Nieoczekiwanie głos na temat działań podejmowanych przez Prawo i Sprawiedliwość w celu uzyskania od Niemiec odszkodowań za straty poniesione w czasie hitlerowskiej okupacji postanowiła zabrać żona Radosława Sikorskiego Anne Applebaum.

- „Kiedy Europa skupia się na najgorszym kryzysie dyplomatycznym i militarnym od dziesięcioleci, polski rząd koncentruje się... na tworzeniu nowego kryzysu z Niemcami, domagając się absurdalnych reparacji za II wojnę światową. Bo podsycanie żalu wyborców ma dla nich większe znaczenie niż wojna na Ukrainie”

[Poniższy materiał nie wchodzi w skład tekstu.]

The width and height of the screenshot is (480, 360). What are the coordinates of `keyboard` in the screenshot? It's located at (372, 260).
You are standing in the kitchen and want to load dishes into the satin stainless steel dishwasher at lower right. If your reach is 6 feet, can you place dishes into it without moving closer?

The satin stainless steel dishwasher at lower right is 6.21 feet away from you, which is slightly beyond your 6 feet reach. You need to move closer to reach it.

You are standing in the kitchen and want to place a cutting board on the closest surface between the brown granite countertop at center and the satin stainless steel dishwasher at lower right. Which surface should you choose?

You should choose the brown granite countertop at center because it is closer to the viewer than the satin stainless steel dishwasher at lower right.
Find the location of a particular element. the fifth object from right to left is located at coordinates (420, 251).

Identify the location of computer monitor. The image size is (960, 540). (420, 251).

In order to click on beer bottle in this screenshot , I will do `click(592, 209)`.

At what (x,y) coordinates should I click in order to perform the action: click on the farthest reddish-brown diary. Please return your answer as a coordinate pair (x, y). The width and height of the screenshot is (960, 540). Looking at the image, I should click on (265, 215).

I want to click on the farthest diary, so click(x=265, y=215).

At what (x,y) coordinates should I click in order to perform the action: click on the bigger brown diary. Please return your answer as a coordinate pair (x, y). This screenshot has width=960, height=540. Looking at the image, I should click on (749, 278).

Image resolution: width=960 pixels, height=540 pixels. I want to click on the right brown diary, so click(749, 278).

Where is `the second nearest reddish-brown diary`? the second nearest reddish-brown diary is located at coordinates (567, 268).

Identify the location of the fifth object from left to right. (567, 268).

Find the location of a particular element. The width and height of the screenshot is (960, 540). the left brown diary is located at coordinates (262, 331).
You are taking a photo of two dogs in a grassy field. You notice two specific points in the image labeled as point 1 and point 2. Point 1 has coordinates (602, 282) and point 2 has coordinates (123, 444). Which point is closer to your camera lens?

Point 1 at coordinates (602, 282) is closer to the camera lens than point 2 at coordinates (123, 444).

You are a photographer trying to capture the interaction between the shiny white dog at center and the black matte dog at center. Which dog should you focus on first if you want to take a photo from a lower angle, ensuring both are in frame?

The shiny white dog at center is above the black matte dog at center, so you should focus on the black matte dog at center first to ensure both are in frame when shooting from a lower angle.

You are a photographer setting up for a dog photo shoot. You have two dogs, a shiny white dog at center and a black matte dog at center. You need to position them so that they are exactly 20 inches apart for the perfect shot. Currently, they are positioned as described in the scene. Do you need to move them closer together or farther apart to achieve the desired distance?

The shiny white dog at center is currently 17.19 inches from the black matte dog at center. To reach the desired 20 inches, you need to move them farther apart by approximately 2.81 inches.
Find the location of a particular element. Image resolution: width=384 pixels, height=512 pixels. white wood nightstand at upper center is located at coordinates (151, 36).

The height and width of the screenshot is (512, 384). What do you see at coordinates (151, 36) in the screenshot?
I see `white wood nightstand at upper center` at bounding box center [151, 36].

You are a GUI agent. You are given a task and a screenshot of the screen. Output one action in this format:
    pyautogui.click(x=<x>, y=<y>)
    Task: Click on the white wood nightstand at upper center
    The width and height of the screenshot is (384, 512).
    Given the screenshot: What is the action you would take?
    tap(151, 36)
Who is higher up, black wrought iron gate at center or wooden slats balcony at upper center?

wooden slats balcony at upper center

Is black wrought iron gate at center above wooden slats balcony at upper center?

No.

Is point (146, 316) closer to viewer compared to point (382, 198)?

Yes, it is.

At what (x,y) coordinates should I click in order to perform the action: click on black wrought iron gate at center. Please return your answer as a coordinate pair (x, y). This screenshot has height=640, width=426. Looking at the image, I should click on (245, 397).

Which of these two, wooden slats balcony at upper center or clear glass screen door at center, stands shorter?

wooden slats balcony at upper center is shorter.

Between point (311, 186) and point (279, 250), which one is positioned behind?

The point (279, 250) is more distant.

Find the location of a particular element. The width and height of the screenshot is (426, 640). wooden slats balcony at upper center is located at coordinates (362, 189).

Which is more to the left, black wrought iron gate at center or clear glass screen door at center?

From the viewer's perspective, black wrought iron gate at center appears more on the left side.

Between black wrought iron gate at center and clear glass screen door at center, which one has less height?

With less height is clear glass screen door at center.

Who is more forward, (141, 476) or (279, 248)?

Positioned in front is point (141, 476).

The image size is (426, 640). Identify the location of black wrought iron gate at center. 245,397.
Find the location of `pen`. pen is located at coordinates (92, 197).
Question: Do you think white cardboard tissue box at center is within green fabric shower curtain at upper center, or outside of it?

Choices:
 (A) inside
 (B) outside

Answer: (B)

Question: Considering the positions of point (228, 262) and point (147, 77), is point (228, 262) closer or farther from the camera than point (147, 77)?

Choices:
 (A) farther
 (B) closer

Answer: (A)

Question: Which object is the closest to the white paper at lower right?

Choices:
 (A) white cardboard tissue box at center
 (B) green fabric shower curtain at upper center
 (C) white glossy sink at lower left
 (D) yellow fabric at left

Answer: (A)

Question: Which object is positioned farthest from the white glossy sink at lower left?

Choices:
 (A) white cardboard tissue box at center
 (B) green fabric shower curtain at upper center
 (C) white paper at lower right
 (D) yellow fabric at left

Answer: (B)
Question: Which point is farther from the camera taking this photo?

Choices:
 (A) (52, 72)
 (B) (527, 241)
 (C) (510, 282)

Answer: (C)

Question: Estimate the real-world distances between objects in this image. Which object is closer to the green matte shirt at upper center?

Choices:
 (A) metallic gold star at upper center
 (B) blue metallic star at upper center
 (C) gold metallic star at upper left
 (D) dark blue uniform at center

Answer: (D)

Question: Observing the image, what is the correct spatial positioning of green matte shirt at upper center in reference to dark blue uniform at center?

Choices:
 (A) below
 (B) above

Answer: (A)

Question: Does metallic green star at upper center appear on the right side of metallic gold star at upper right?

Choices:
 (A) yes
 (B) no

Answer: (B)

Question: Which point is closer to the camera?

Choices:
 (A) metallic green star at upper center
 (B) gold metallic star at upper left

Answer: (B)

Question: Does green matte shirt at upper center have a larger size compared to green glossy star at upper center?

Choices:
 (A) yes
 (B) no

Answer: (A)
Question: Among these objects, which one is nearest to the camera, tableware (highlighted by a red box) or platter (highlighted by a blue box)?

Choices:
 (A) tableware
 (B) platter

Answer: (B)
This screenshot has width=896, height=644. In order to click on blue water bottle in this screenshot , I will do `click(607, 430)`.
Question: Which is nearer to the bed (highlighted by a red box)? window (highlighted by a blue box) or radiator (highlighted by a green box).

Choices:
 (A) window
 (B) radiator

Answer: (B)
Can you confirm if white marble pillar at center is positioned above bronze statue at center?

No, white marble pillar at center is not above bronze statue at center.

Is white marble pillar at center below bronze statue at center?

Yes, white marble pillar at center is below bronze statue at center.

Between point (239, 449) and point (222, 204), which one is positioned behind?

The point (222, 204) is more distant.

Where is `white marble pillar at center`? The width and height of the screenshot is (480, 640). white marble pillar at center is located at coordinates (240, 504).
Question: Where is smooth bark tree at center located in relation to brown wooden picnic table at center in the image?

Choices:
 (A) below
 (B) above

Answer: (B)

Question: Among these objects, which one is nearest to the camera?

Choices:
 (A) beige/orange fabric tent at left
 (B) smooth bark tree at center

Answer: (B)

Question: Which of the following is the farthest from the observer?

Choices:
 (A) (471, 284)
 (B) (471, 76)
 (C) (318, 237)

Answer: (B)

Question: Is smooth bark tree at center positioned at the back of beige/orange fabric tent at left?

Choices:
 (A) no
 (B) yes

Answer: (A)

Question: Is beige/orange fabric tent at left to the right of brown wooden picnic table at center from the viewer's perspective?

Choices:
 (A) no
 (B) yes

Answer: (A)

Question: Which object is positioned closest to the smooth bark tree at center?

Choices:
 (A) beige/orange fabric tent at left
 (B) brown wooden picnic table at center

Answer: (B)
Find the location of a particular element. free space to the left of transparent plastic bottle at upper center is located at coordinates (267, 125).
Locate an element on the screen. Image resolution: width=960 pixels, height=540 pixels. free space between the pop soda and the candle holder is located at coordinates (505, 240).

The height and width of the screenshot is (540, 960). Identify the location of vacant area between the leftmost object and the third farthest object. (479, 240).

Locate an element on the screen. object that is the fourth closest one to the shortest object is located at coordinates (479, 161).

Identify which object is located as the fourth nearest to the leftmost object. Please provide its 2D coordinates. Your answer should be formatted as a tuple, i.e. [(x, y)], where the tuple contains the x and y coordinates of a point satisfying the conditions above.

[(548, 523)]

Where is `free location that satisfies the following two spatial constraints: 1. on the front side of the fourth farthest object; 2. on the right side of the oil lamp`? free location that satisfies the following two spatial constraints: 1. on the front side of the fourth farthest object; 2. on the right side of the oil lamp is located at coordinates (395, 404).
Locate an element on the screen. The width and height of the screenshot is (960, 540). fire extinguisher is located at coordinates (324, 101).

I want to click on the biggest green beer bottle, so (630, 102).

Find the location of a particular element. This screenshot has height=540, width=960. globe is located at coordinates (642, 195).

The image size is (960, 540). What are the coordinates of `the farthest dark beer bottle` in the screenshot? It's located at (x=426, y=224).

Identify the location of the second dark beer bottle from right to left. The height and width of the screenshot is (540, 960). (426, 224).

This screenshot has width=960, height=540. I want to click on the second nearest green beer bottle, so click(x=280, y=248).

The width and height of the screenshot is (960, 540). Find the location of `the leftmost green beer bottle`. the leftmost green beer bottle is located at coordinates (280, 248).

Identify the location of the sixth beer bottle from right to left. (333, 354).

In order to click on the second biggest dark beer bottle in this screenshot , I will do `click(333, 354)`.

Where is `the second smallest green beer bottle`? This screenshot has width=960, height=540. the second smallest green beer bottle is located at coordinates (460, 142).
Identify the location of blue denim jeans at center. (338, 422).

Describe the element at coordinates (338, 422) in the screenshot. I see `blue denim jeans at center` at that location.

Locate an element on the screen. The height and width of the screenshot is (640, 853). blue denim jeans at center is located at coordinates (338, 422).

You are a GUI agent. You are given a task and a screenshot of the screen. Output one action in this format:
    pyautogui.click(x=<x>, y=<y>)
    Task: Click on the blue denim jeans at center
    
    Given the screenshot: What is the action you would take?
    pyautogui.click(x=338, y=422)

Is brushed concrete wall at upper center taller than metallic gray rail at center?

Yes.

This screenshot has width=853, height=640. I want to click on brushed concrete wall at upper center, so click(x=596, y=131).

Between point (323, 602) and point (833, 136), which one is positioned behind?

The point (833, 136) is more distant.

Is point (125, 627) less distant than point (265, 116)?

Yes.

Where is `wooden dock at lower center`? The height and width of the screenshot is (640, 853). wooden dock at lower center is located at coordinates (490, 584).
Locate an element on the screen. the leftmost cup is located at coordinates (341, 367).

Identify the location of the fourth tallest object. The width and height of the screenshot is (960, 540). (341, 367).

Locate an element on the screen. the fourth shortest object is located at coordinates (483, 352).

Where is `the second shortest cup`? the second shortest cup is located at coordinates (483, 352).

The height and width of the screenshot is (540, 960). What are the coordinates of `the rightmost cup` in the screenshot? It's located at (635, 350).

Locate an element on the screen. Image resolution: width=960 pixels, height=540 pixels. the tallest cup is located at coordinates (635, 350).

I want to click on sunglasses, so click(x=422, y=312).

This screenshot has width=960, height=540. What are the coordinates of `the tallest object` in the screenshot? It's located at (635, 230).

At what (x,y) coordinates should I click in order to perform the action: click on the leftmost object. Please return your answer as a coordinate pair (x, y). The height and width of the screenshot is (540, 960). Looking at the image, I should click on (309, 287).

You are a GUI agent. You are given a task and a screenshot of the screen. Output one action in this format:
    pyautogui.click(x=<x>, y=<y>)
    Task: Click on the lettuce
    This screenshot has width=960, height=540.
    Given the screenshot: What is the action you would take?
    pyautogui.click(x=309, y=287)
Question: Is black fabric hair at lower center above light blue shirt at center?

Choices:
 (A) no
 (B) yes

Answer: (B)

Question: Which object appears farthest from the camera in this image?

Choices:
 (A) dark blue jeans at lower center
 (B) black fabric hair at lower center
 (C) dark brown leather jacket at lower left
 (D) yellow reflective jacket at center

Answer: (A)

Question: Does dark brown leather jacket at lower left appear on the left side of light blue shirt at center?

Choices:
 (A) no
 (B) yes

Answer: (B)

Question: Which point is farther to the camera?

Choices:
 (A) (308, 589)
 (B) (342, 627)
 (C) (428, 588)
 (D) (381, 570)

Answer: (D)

- napisała publicystka na Twitterze.

Najwyraźniej zapomniała dodać, że Polska od początku jest jednym z liderów pod względem wsparcia udzielanego Ukrainie, a polski rząd broni na forum międzynarodowym interesów napadniętego kraju w czasie, w którym jej mąż powiela rosyjską propagandę.

Na wpis pisarki zareagował kierujący pracami nad raportem o stratach poniesionych przez Polskę w czasie niemieckiej okupacji poseł Arkadiusz Mularczyk.

- „By powiedzieć, że odszkodowania za miliony istnień straconych przez Polskę podczas II wojny światowej są absurdalne, zapraszam po prostu do zapoznania się z naszym raportem”

- napisał polityk.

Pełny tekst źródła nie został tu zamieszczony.